Our data confirm that SOT is a valuable and potentially lifesaving treatment for patients who develop otherwise intractable end-stage organ failure after HSCT. When compared to children undergoing SOT for other indications, the OS of SOT recipients after HSCT performed in pediatric-age patients appears to be similar. For this reason, the decision to perform SOT after HSCT should involve patients, family, and the entire multidisciplinary team. The option of SOT should be limited to selected cases in which the failure of a single organ resistant to other treatment (as in the case of GvHD) or a consequence of a severe organ toxicity or pre-existing before the HSCT has been demonstrated. Social and psychological aspects should also deserve a specific evaluation.2 Nevertheless, the success of this approach lay only in the presence of strict cooperation between the SOT and HSCT teams, to determine the eligibility for a post-HSCT SOT and for establishing an appropriate follow-up.

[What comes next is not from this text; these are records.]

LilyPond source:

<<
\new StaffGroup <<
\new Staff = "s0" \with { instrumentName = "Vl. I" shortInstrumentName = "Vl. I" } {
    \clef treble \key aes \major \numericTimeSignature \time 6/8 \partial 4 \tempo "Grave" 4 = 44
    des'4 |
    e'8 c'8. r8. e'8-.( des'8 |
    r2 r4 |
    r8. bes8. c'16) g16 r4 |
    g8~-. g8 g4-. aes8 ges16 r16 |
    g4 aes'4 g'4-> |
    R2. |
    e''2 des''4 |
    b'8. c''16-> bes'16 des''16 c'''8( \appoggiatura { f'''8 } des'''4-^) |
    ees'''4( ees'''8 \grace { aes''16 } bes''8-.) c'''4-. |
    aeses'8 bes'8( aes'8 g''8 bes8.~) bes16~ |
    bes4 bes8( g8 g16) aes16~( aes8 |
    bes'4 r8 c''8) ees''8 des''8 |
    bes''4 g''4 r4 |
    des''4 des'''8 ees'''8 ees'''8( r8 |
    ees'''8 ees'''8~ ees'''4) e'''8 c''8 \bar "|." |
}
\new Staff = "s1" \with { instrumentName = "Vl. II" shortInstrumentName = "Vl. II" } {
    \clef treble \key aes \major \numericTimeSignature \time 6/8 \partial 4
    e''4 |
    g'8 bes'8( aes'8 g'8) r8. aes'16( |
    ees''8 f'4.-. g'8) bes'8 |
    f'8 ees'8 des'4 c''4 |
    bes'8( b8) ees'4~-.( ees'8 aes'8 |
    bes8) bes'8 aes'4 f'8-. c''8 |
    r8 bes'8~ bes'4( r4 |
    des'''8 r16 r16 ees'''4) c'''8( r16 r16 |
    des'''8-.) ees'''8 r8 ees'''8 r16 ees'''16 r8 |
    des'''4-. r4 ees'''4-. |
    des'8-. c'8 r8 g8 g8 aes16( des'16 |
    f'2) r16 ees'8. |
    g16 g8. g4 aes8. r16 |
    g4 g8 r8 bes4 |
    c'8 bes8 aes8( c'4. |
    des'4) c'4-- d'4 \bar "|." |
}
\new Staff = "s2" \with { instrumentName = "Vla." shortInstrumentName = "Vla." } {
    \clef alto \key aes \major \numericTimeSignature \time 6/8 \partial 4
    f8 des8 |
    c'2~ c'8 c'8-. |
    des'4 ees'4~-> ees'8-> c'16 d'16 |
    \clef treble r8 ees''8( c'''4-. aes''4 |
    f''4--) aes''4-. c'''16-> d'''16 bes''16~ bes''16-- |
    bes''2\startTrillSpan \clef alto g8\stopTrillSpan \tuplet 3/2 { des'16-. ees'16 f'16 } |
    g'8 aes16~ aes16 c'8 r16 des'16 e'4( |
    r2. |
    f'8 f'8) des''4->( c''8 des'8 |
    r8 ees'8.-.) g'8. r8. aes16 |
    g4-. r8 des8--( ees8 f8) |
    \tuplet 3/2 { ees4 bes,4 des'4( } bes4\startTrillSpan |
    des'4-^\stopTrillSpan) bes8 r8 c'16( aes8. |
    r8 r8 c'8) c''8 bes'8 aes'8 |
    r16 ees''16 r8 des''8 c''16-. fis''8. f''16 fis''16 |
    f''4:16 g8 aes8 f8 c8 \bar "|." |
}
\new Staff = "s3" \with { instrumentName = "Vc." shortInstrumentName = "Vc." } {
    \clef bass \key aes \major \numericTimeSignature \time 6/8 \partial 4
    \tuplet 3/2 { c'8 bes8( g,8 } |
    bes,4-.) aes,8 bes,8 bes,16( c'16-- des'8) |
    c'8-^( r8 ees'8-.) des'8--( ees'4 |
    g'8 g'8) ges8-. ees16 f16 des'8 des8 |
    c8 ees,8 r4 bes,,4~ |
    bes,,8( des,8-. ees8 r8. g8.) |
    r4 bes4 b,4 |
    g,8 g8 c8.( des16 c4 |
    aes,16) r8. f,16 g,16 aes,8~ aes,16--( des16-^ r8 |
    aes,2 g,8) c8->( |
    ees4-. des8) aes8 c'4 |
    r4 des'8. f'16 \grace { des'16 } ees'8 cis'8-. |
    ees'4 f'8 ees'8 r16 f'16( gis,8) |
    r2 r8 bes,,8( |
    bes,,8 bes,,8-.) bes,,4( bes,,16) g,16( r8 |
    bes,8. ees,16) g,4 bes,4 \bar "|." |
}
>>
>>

In conclusion, our study shows that SOT after either auto- or allo-HSCT is a feasible therapeutic option in pediatric patients. A close collaboration with the SOT team will improve the definition of the eligibility criteria and the appropriate timing for SOT in pediatric HSCT recipients.
DISCLOSURE
The authors of this manuscript have no conflicts of interest to disclose as described by the American Journal of Transplantation.